I have not seen concretely your metric, but something similar is used to analyze extrema of Gaussian random fields. A very useful notion is entropy with respect to the following metric: $d(s,t)=(\mathbf{E}(X_t-X_s)^2)^{1/2}$. I think, such metrics were introduced by Dudley, but I may be mistaken. I am sure this is written in many books and papers. A minute of googling gave me http://cims.nyu.edu/~zeitouni/notesGauss.pdf, where this metric is introduced on p.18.
Your independence assumption makes this metric not so useful though, it seems, and the following computation may be more elucidating for your problem:
$$
E|X-Y|= E\int_R (1_{X\le x}-1_{Y\le x})^2 dx = \int_R E(1_{X\le x}+1_{Y\le x}-21_{X\le x}1_{Y\le x})dx
=\int_R (P\{X\le x\}+P\{Y\le x\}-2P\{X\le x\}P\{Y\le x\})dx
=\int_R ((P\{X\le x\}-P^2\{X\le x\})+(P\{Y\le x\}-P^2\{Y\le x\})+(P\{X\le x\}-P\{Y\le x\})^2)dx
=\int_R F_X(x)(1-F_X(x)) dx +\int_R F_Y(x)(1-F_Y(x)) dx + \int_R(F_X(x)-F_Y(x))^2dx
$$
The first term on the right-hand side depends only on $F_X$, the distribution of $X$, the second one depends only on $F_Y$, the distribution of $Y$,
and the last one is the square of $L^2$ distance between the distribution functions of $X$ and $Y$.

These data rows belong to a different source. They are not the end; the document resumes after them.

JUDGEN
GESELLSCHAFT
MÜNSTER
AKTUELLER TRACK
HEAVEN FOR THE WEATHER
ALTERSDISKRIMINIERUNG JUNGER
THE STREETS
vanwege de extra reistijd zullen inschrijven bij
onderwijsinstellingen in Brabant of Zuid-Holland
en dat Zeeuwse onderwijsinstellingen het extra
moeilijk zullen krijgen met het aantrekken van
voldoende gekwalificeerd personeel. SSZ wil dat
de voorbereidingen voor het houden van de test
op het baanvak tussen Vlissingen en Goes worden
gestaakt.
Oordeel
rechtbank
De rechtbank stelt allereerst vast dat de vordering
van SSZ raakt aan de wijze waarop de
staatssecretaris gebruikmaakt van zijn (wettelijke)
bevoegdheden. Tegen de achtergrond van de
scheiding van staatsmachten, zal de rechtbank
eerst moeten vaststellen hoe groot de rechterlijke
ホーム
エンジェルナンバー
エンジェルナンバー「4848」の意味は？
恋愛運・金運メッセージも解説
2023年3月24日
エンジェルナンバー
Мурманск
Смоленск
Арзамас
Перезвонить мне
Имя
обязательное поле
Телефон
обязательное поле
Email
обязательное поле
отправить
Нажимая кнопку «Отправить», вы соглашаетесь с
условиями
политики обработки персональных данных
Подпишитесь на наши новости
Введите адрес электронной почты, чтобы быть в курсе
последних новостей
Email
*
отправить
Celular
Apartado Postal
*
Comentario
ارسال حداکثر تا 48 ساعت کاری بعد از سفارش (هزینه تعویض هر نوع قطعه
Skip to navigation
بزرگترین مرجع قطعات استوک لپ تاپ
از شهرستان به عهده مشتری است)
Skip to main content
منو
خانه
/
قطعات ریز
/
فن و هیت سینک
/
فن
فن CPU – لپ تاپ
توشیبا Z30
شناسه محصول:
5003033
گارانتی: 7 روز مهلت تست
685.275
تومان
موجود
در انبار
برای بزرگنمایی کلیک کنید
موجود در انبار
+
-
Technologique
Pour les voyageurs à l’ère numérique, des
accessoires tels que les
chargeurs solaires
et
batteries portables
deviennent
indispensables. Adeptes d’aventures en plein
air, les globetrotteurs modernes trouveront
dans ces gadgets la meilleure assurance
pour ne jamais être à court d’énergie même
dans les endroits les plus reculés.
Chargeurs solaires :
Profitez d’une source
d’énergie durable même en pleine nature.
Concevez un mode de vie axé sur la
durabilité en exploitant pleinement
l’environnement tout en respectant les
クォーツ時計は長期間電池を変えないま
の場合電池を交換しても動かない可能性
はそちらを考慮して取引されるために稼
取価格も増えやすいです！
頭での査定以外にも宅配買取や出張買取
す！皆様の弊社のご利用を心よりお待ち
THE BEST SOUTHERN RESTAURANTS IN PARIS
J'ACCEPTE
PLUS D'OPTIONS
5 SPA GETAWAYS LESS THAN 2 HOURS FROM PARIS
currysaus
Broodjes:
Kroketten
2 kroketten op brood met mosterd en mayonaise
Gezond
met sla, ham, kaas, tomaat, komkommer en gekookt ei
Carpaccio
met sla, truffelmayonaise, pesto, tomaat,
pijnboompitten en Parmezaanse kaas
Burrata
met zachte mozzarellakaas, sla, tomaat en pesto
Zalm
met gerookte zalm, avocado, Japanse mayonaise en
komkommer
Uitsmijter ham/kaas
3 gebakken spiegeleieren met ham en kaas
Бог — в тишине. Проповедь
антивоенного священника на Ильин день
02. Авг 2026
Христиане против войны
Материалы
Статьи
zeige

So the distance you want to consider is, in fact, a kind of $L^2$ distance on distributions with a little bit of what is called the "nugget
effect" in geostatistics, where they often consider random fields $X_t$ such that $E(X_s-X_t)^2$ does not converge to zero as $s\to t$. This
occurs naturally if $X_t=Y_t+Z_t$, where $Y_t$ is a very nice smooth process, and $Z_t$ has zero correlation range, i.e., $cov(Z_t,Z_s)=0$ for $t\ne s$.